> Your objective: Reproduce the items word for word, from the line containing "通过一些实际操作演示来展示如何部署 Hashcat 来破解一些最常见的哈希值。" through the last line of the items.

── Exercise materials ──

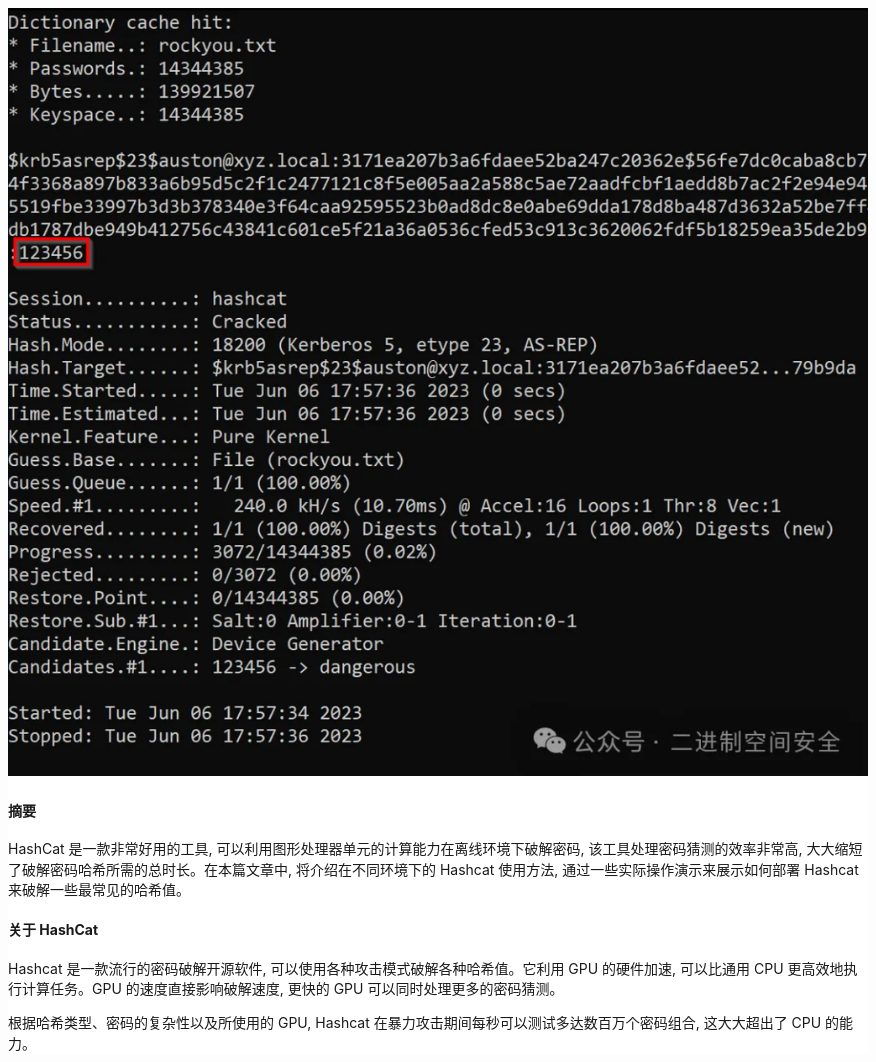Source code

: ![图片](./黑客工具系列.assets/640-1714039931797-135.webp)

#### 摘要

HashCat 是一款非常好用的工具, 可以利用图形处理器单元的计算能力在离线环境下破解密码, 该工具处理密码猜测的效率非常高, 大大缩短了破解密码哈希所需的总时长。在本篇文章中, 将介绍在不同环境下的 Hashcat 使用方法, 通过一些实际操作演示来展示如何部署 Hashcat 来破解一些最常见的哈希值。

#### 关于 HashCat

Hashcat 是一款流行的密码破解开源软件, 可以使用各种攻击模式破解各种哈希值。它利用 GPU 的硬件加速, 可以比通用 CPU 更高效地执行计算任务。GPU 的速度直接影响破解速度, 更快的 GPU 可以同时处理更多的密码猜测。

根据哈希类型、密码的复杂性以及所使用的 GPU, Hashcat 在暴力攻击期间每秒可以测试多达数百万个密码组合, 这大大超出了 CPU 的能力。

───

> Response to the task:
HashCat 是一款非常好用的工具, 可以利用图形处理器单元的计算能力在离线环境下破解密码, 该工具处理密码猜测的效率非常高, 大大缩短了破解密码哈希所需的总时长。在本篇文章中, 将介绍在不同环境下的 Hashcat 使用方法, 通过一些实际操作演示来展示如何部署 Hashcat 来破解一些最常见的哈希值。

#### 关于 HashCat

Hashcat 是一款流行的密码破解开源软件, 可以使用各种攻击模式破解各种哈希值。它利用 GPU 的硬件加速, 可以比通用 CPU 更高效地执行计算任务。GPU 的速度直接影响破解速度, 更快的 GPU 可以同时处理更多的密码猜测。

根据哈希类型、密码的复杂性以及所使用的 GPU, Hashcat 在暴力攻击期间每秒可以测试多达数百万个密码组合, 这大大超出了 CPU 的能力。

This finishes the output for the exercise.